Dataset rows
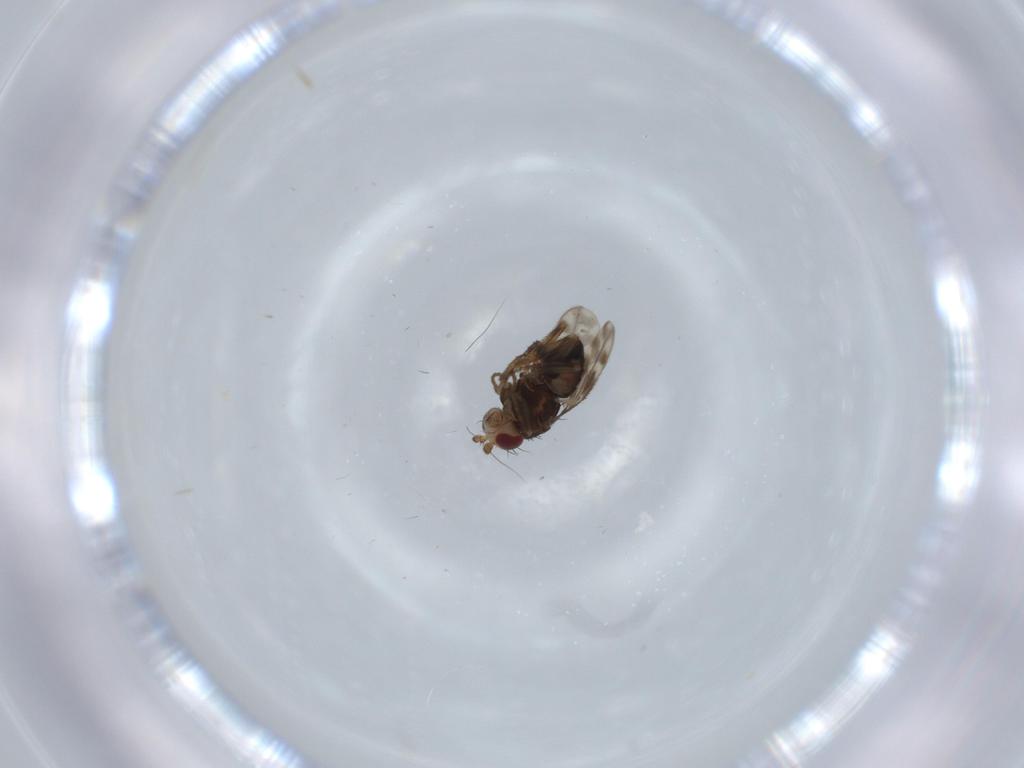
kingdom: Animalia
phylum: Arthropoda
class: Insecta
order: Diptera
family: Sphaeroceridae
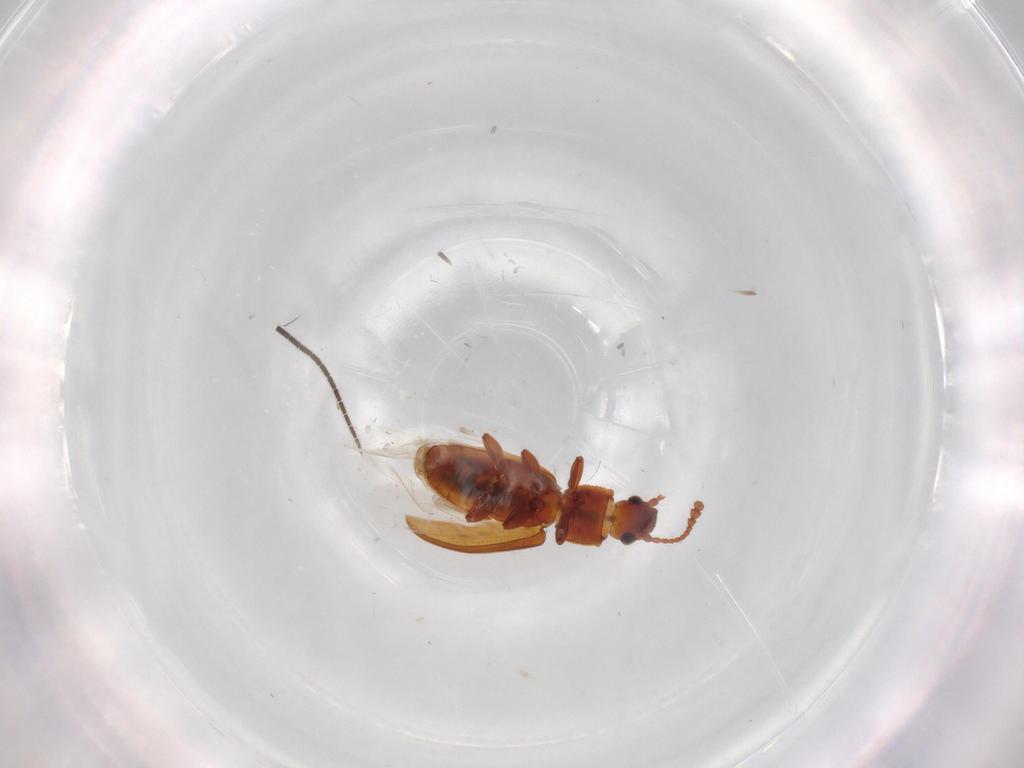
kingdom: Animalia
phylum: Arthropoda
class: Insecta
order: Coleoptera
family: Silvanidae
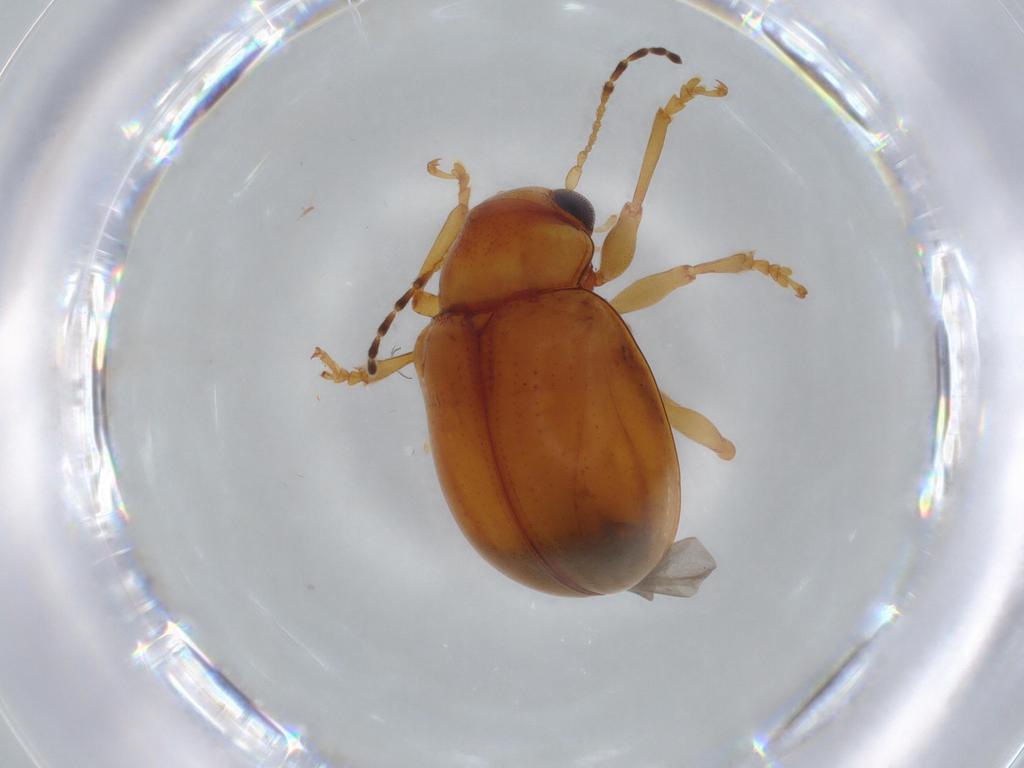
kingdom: Animalia
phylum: Arthropoda
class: Insecta
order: Coleoptera
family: Chrysomelidae
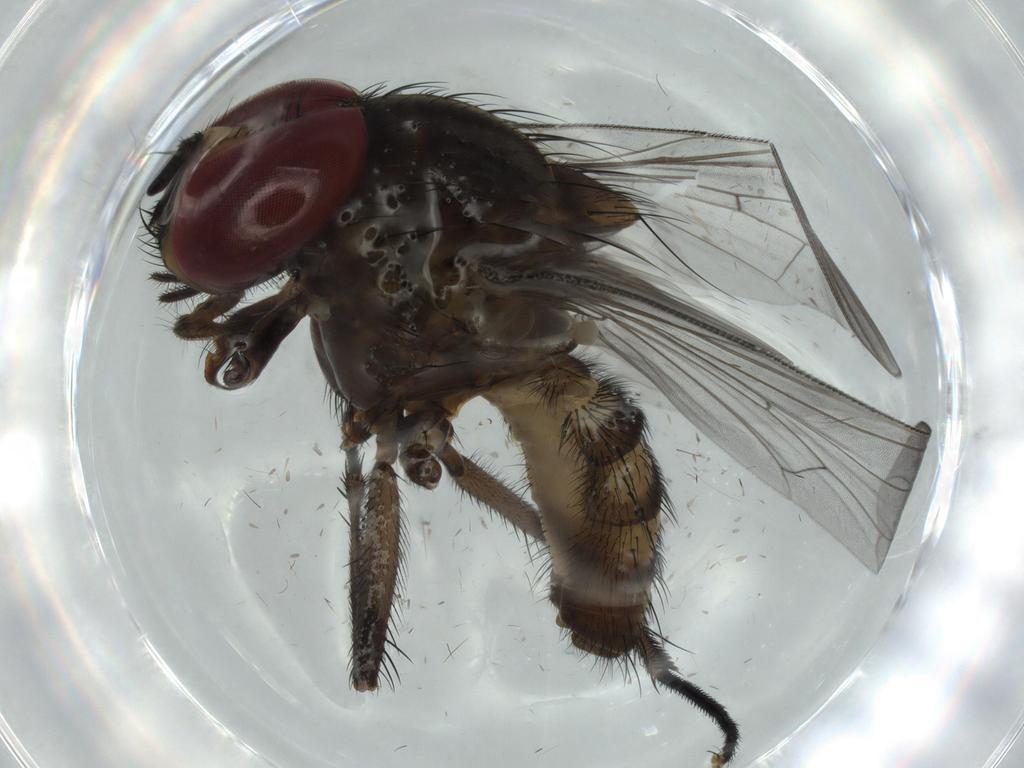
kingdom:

THE REQUEST
Rewrite every line in the records above with "order" replaced by "rank", keeping everything else unchanged and leaving out the pictures.

THE OUTPUT
kingdom: Animalia
phylum: Arthropoda
class: Insecta
rank: Diptera
family: Sphaeroceridae
kingdom: Animalia
phylum: Arthropoda
class: Insecta
rank: Coleoptera
family: Silvanidae
kingdom: Animalia
phylum: Arthropoda
class: Insecta
rank: Coleoptera
family: Chrysomelidae
kingdom:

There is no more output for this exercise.